DOCUMENT EXCERPT:
Start of Block

All about transparency
“Jobseekers want to hear your side of the story, your voice,” adds Wiggins of Glassdoor. The rise of the review site, which is now the fourth largest job board in the US, is testament to candidates’ desire to browse and share information about their recruitment experiences and how they felt treated by an employer.
And while some employers have been concerned about losing control of their employer brand – people can post honest and sometimes unflattering reviews – those that have entered a dialogue with the audience tend to come across better. “It’s a bit like social media eight years ago, at first there was a fear, people choosing not to interact. But there’s been a huge shift in mindset in the past two years.”
This transparency will extend to the likes of salaries and benefits, predicts Wiggins, particularly with the Government placing pressure on employers to reveal details of their gender pay gaps. “Everyone wants to know what others get paid but nobody wants to talk about it,” he adds. “It’s useful when you go into a negotiation, too. Go in too high and you’ll look greedy, too low and you may end up resenting it.”
More power to the mobile
The shift towards mobile job seeking will continue apace this year, with employers who do not optimise career sites and application processes for mobile devices likely to lose out. A recent survey by the Pew Research Center found that 14% of job seekers have filled out a job application on their mobile device, and many more search for roles while on the move.
A key element of attracting candidates via mobile is honing your story on social media – and we will start seeing this move beyond traditional platforms such as Twitter and LinkedIn, to more “immediate” messaging and chat applications such as Snapchat and Whatsapp.
“HR needs to put mobile at the heart of the process, and it needs to be optimised at every stage,” advises John Salt, group sales director at TotalJobs. Simply web-enabling pages upon pages of application forms will soon lead to applicants dropping out of the process – keep it simple and you can always ask for further documentation after an offer has been made.
There will also be innovation in the use of apps to attract potential candidates – whether that’s as a gateway to a careers site, or assessment and gamification. Salt adds: “I think we will look at how we can use mobile apps in a more niche way – so rather than having one app for all types of jobs, can we make them local, or sector-specific?”
Video brings the job to life
There is a frequently quoted statistic from Forrester Research that one minute of video content holds the same value as 1.8 million words. And the chances of getting a page one listing on Google increase 53 times with video, according to the same analyst company.

End of Block

PROBLEM DESCRIPTION: Name every social media platform and messaging or chat application that the recruitment-trends text mentions by name.

RAW DATA:

Start of Block

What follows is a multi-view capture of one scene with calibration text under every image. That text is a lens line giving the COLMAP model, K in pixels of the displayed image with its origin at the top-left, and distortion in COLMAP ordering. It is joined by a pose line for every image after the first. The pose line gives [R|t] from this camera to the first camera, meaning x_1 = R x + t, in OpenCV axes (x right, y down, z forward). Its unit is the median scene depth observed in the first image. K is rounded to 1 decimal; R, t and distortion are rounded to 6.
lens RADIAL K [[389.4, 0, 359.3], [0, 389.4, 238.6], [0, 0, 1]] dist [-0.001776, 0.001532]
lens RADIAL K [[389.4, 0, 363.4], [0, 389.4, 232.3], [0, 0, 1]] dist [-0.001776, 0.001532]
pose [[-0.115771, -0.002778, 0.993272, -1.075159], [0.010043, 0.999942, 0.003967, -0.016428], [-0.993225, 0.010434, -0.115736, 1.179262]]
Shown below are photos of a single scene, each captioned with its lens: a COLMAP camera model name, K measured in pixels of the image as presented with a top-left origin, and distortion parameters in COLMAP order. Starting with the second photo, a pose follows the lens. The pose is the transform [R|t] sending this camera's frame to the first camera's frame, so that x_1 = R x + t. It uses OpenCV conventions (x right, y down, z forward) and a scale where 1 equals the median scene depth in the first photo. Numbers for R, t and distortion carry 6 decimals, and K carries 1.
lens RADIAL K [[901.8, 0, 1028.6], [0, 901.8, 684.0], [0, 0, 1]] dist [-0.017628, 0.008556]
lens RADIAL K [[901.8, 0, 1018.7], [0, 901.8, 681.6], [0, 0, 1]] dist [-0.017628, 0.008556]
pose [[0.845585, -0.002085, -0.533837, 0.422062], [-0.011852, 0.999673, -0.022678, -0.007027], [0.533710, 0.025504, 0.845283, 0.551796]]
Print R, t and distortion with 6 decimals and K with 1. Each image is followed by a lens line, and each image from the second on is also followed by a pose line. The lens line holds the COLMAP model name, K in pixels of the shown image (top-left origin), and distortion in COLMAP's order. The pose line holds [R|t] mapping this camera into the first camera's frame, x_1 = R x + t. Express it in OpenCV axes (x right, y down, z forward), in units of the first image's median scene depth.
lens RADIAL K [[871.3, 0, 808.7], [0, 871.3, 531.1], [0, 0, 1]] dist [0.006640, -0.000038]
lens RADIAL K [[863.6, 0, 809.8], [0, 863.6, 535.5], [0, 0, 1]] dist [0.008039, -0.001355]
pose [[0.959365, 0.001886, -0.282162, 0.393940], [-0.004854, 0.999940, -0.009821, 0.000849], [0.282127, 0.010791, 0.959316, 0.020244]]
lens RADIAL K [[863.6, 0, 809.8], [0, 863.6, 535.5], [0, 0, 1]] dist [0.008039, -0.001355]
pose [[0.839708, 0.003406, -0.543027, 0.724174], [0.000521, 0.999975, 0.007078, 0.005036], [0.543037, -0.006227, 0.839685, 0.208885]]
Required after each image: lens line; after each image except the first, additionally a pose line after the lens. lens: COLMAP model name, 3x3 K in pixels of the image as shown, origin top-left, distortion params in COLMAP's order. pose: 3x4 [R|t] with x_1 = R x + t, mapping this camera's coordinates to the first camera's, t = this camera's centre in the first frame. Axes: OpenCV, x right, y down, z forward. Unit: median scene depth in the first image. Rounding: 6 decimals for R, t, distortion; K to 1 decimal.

End of Block

ANSWER BOX: Twitter, LinkedIn, Snapchat, Whatsapp